Open Actively Recruiting

A Study of IMPT-514 in Active Refractory Lupus Nephritis (LN) and Systemic Lupus Erythematosus (SLE)

About

Brief Summary

This is a Phase 1/2, multi-center, open-label study evaluating the safety and efficacy of IMPT-514, a bispecific chimeric antigen receptor (CAR) targeting cluster of differentiation (CD)19 and CD20 in participants with active, refractory lupus nephritis and systemic lupus erythematosus.

IMPT-514 treatment consists of a single infusion of CAR-transduced autologous T cells administered intravenously after a lymphodepleting therapy regimen consisting of fludarabine and cyclophosphamide.
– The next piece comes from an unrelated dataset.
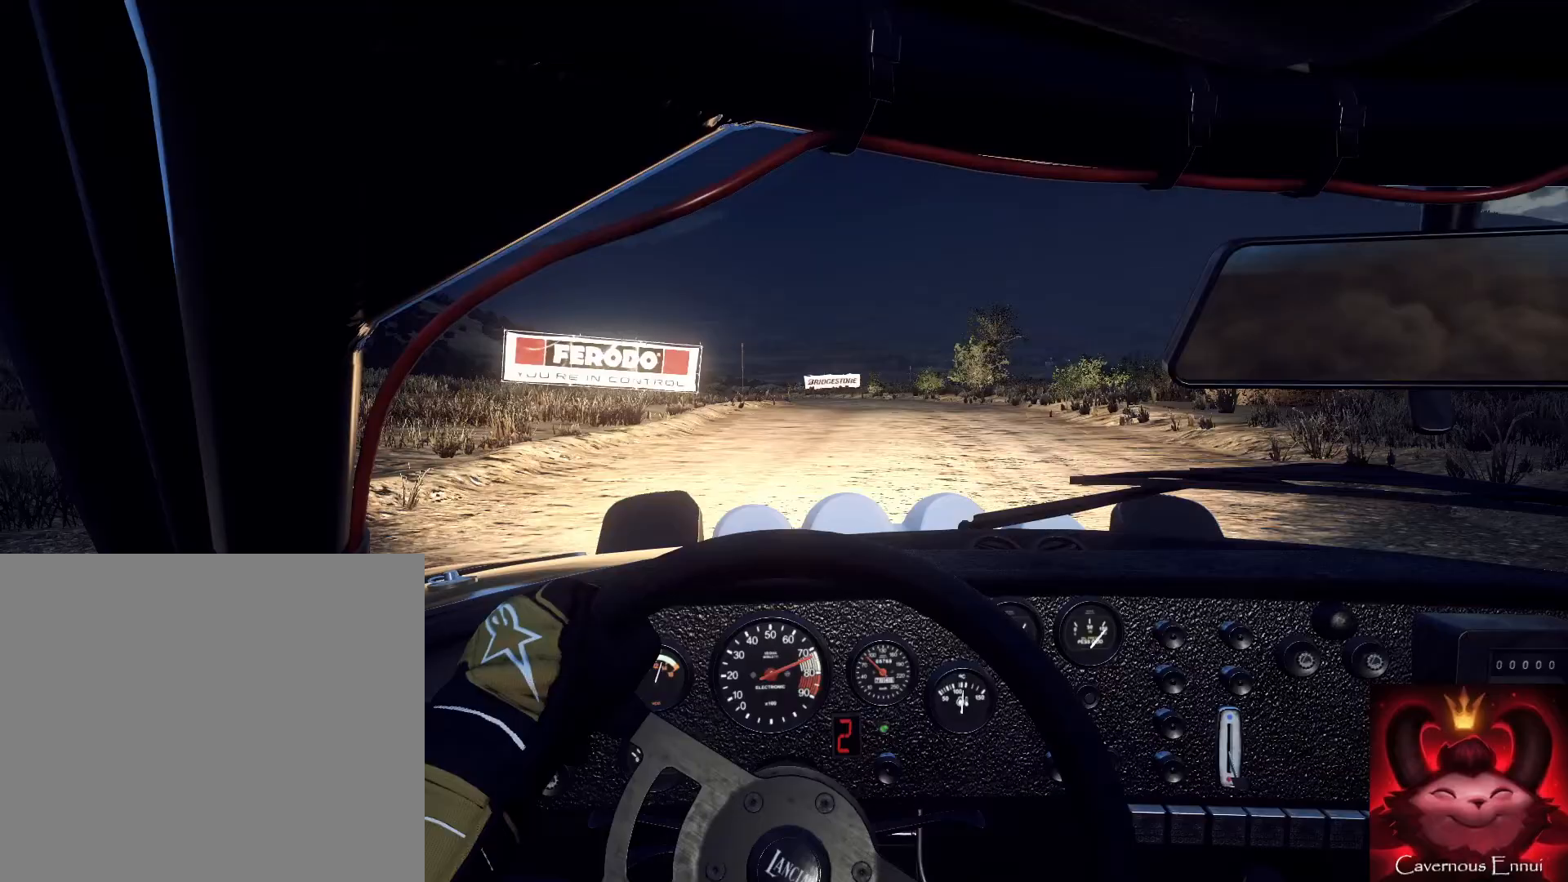
{"buttons": [], "left_stick": "down-left", "right_stick": "up", "events": [[133, "left_stick", "right"], [300, "left_stick", "center"], [400, "left_stick", "down-left"]]}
Individual participants will remain in the active post-treatment period for approximately 1 year.

Participants will continue in long-term follow-up for 15 years from treatment.

Primary Purpose
Treatment
Study Type
Interventional
Phase
Phase 1/Phase 2

Eligibility

Gender
All
Healthy Volunteers
No
Minimum Age
18 Years
Maximum Age
N/A

Inclusion Criteria:

  • Willing and able to provide written informed consent
  • Age 18 years of age or older
  • Weight > 45 kg at enrollment
  • Adequate blood pressure control
  • On stable background therapy for autoimmune disease (LN, SLE) with stable dose of autoimmune disease medications for at least 4 weeks prior to screening
  • Diagnosis of SLE by 2019 European League Against Rheumatism (EULAR)/American College of Rheumatology (ACR) classification criteria or 2012 Systemic Lupus Collaborating Clinics (SLICC) criteria, including positive ANA or positive anti-dsDNA
  • Positive anti-nuclear antibody (ANA), anti-dsDNA (double stranded DNA) or anti-Smith antibody at screening
  • SLE participants: SLEDAI-2K ≥ 6 points, with at least 4 points on clinical, non-laboratory items
  • SLE participants: British Isles Lupus Assessment Group (BILAG) 2004 level B in 2 or more organ systems, or BILAG level A in 1 or more organ system
  • Physician Global assessment ≥ 1 on 0 to 3 visual analogue scale (VAS)
  • LN participants: Active, biopsy-proven, proliferative LN Class III or IV by 2018 International Society of Nephrology/Renal Pathology Society (ISN/RPS) criteria Other protocol-defined criteria apply.

Exclusion criteria:

  • Any clinically significant underlying illness, other than SLE and LN, which would pose a safety risk or concern, as determined by the Investigator
  • Any other systemic autoimmune condition
  • Rapidly progressive glomerulonephritis
  • Active central nervous system (CNS) lupus
  • History of allogeneic bone marrow or stem cell transplantation or solid organ transplantation
  • History of prior B cell directed cell therapy, including CAR T treatment, autologous or allogeneic, as well as prior bispecific or T cell engager therapy
  • Drug-induced SLE Other protocol-defined criteria apply.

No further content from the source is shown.